In February 2006, Napolitano was named by The White House Project as one of "8 in '08", a group of eight female politicians who could possibly run for president in 2008.[13] On January 11, 2008, Napolitano endorsed then Illinois Senator Barack Obama as the Democratic nominee for President.[14] On November 5th, 2008, Napolitano was named to the advisory board of the Obama-Biden Transition Project.[15] On December 1, 2008, Barack Obama introduced Napolitano as his nominee for United States Secretary of Homeland Security.[16][17] On January 20, 2009, Napolitano was confirmed, becoming the first woman appointed Secretary in the relatively new department. Secretary of State Jan Brewer became the governor of Arizona, as the state does not have a lieutenant governor.
In March 2009, Napolitano told the German news site Spiegel Online that while she presumes there is always a threat from terrorism: "I referred to "man-caused" disasters.

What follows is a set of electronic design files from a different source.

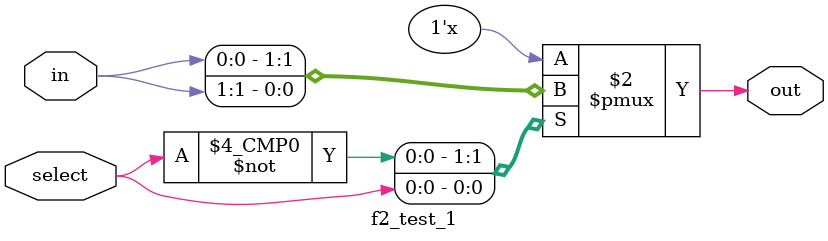
<source format=v>
module f2_test_1(input [1:0] in, input select, output reg out);
always @( in or select)
    case (select)
	    0: out = in[0];
	    1: out = in[1];
	endcase
endmodule
</source>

That is perhaps only a nuance, but it demonstrates that we want to move away from the politics of fear toward a policy of being prepared for all risks that can occur."[18]
Napolitano is single and a breast cancer survivor. She is an avid basketball fan and regularly plays tennis.[19] Whitewater rafting and hiking are some of Napolitano's hobbies. She has hiked in Arizona's Superstition mountains and New Mexico's Sandia mountains and has climbed Mount Kilimanjaro and the Himalayas.